Visit What May Be the Smallest Gallery in the World

It's like #emojiarthistory got a gallery show.

Image via Twitter @thetinygallery.

Three men stand in an art gallery, looking out at us, while on the wall behind them hang two paintings, one showing a trio of suburban homes on grassy lawns, and one showing an iconic desert island with a single palm tree basking in the sun. Another white-cube space is inhabited only by two lonely landscapes, one showing the Eiffel Tower, one that same desert island.

These wee venues exist only on Twitter, and all the people and the art are created from the same emoji that you text to your friends. The art spaces make use of dashes, vertical bars, and spaces to create the walls, floors, and ceiling.

The diminutive rooms make up the Tiny Gallery, a Twitter bot launched just this month by Emma Winston, a musician, sound artist, and PhD candidate at Goldsmiths, University of London. Just over a hundred tweets have attracted a thousand followers so far. She created the project for an emoji-themed installment of a monthly competition staged by the website Botwiki. It took her about an hour, she told artnet News via email, using a platform called Cheap Bots Done Quick.

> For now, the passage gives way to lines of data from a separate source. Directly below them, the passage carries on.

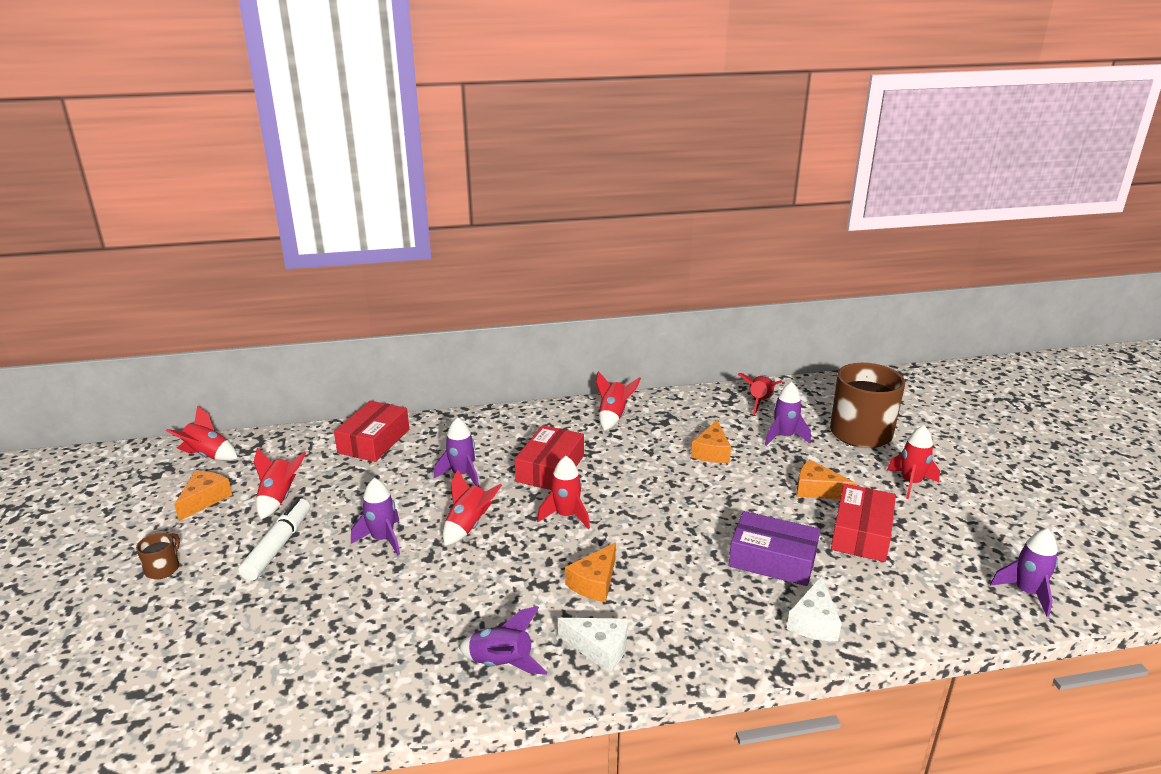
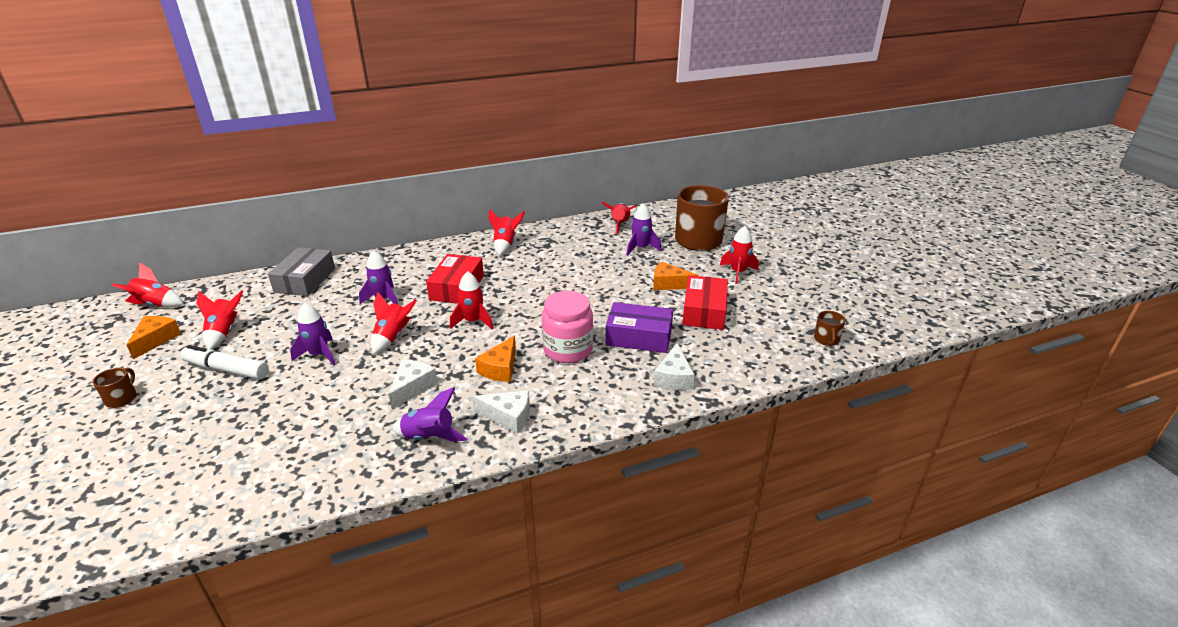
camera: 10 degrees left, 5 degrees up
(278, 546) = (227, 369): white marker -> white marker turned 75 degrees counterclockwise
(374, 441) = (305, 280): red box -> grey box
(487, 595) = (412, 387): none -> white cheese
(680, 567) = (568, 350): none -> pink jar
(711, 452) = (586, 264): orange cheese -> none
(1026, 592) = (826, 340): purple rocket -> brown mug

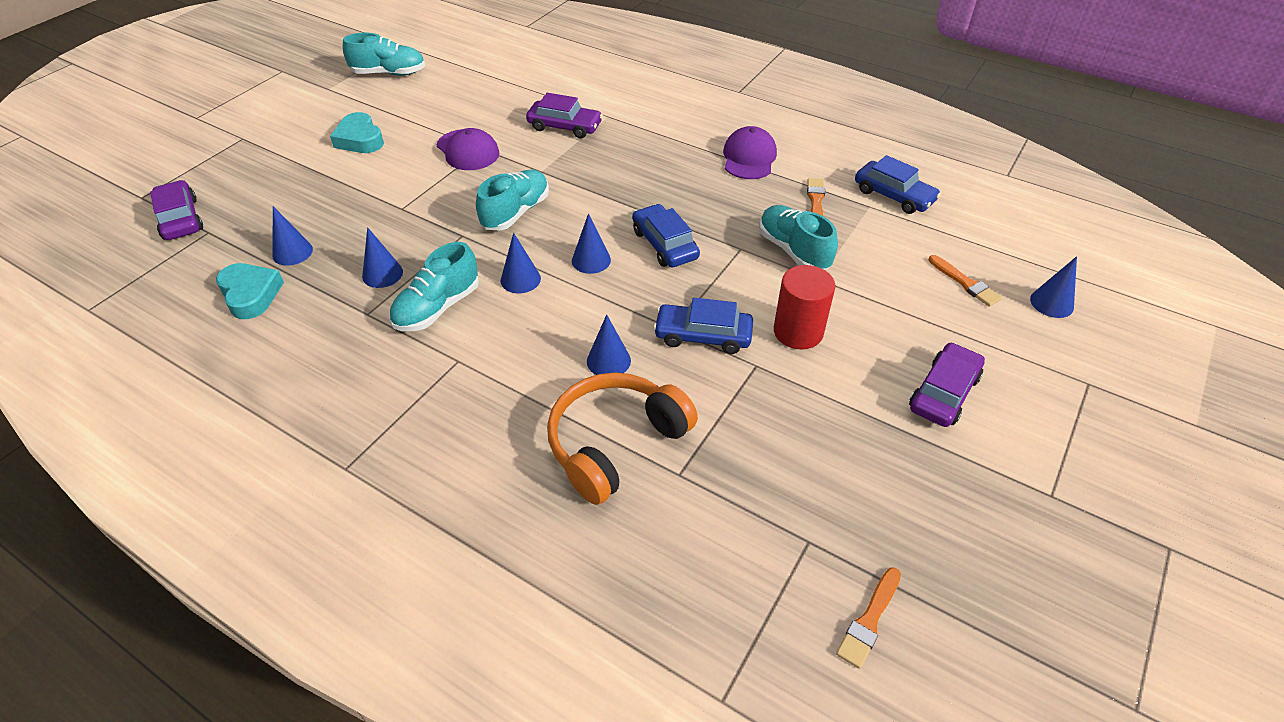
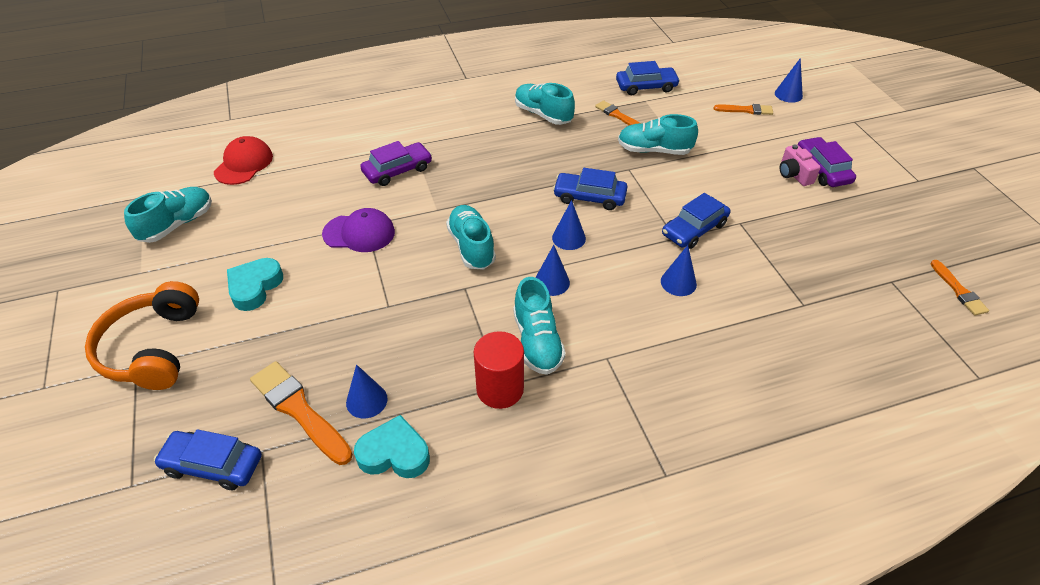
camera: 50 degrees left, 0 degrees up
(180, 219) = (213, 465): purple car -> blue car
(257, 227) = (299, 410): none -> orange brush
(360, 139) = (255, 287): turquoise heart -> turquoise heart turned 105 degrees clockwise
(382, 274) = (461, 355): blue cone -> none
(484, 60) = (244, 164): none -> red cap
(615, 443) = (756, 319): orange headphones -> orange headphones (153, 348)
(749, 158) = (543, 114): purple cap -> turquoise shoe
(798, 332) = (727, 190): red cylinder -> red cylinder (500, 389)
(899, 372) = (794, 174): none -> pink camera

“I am quite drawn to the idea of rendering ‘high art,’ or at least stuff alluding to it, on platforms meant for bite-sized mass consumption like Twitter,” she told artnet News via email.

In another diminutive art space, the artist, or perhaps a curator, has apparently commissioned a dance performance. Before a wall hung with a landscape and a painting of a rainbow, several observers stand around as a woman in a red dress does a high kick. In the next tweet, another dancer has joined her, while the visitors from the previous tweet have moved on, replaced by others.

Some of the emoji recall the work of specific artists, a phenomenon that has also given rise to the #emojiarthistory trend.

A factory icon, for example, suddenly becomes an image by Bernd and Hilla Becher. The Statue of Liberty emoji could be a silkscreen by Andy Warhol, and a mountainous landscape becomes a painting by Fredric Edwin Church—or an Ansel Adams photograph.

Those are, she says, “entirely happy accidents.”

Various artists have brought their creative talents to bear on the popular emoji. Yung Jake uses them to create celebrity portraits, while Hyo Hong has created emoji using Cindy Sherman’s many faces. Kamran Kastle, for instance, took to Kickstarter to support his project of translating the entire Bible into emoji.

It’s not clear whether the establishments we’re visiting at the Tiny Gallery are museums or galleries. We don’t see any guards, whose presence would suggest the former. And as with most commercial galleries, there’s no price list in sight.

The artist is content with that ambiguity, she says.

“A cop-out answer, but a true one,” she wrote: “the gallery is whatever you want it to be.”